• [Text section]:
============
Kult Of Personality

Which Norwegian black metal band is the most legit? That depends on what you’re looking for

Rumor has it that when Norwegian black metal band Mayhem found its singer dead from a self-inflicted gunshot wound, they took the strewn-about pieces of his skull and made them into necklaces. They took pictures of the corpse and the grisly scene surrounding it (one of those photos later ended up on a rare live bootleg).

Mayhem’s founding guitarist, Euronymous (who was murdered in 1993), said the rumors were true — except for the one about band eating the dead singer’s brains. That didn’t happen. But the rest? Yes, it did.

It’s the kind of stuff you hear when talking about Norwegian black metal. Murders, deaths, church arsons, Satanism — it’s all intrinsically tied to Norway’s largest musical export. And while some of the country’s bands have gotten caught up in the drama and “kult”-ishness, two Norwegian black metal outfits have achieved international status — and for completely different reasons.

Dimmu Borgir and Enslaved will share a stage this week. And though both bands sprouted from the same scene at around the same time, they couldn’t be more different. We pitted them against each other in our own little cage match to figure out who is the better band: the guys who are obsessed with bleeding crosses, or the hairy guys who look like Vikings? Quite the choice.


Dimmu Borgir, meaning “dark cities” or “dark castles/fortresses,” is named after an unusually shaped Icelandic lava field. The band formed in Oslo, Norway, in 1993, and its first EP, Inn i evighetens mrke, sold out in weeks.

Enslaved started in 1991 in the small municipality of Sveio on the west coast of Norway. Grutle Kjellson was 17, and Ivar Bjrnson was only 13 years old. Their name comes from the title of a demo called Enslaved in Rot by Immortal.
============
Collected data entries:
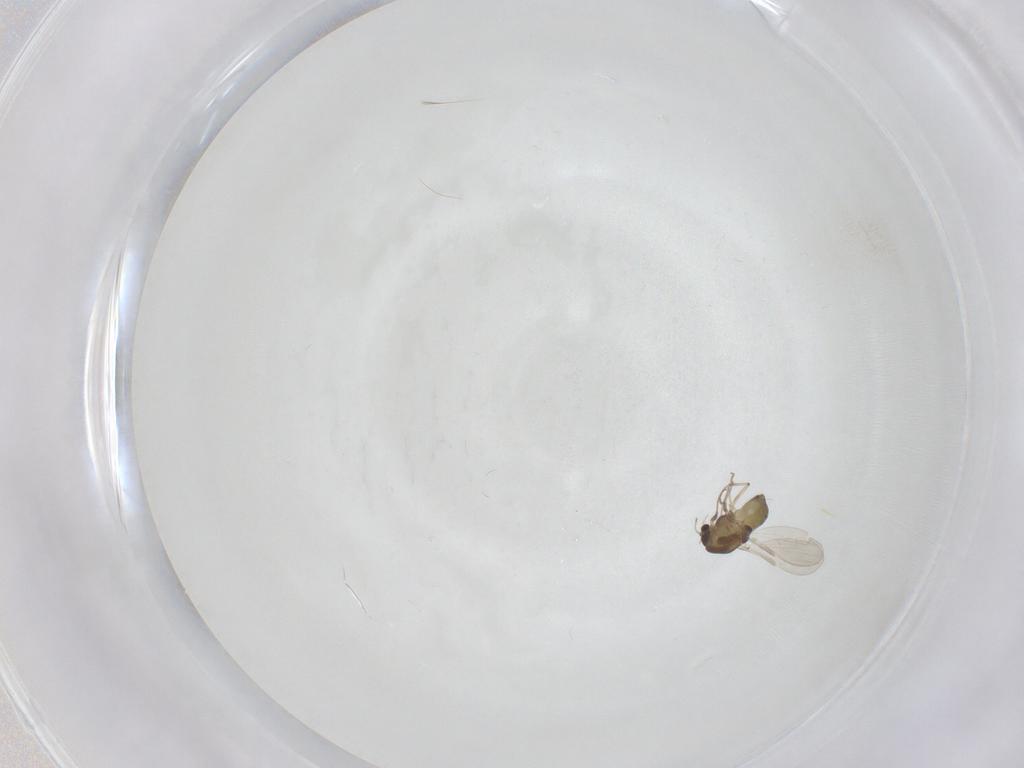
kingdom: Animalia
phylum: Arthropoda
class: Insecta
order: Diptera
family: Chironomidae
============
• [Stated exercise]:
Decide whether each statement below agrees with the article on Norwegian black metal above, answering yes or no and quoting the words from the article that decide it. 1. Dimmu Borgir formed in Oslo in 1993. 2. Enslaved started in a large city on Norway's east coast. 3. Euronymous said the rumor about the band eating the dead singer's brains was true.

• [Full answer]:
1. Yes: "The band formed in Oslo, Norway, in 1993"
2. No: "Enslaved started in 1991 in the small municipality of Sveio on the west coast of Norway."
3. No: "except for the one about band eating the dead singer’s brains. That didn’t happen."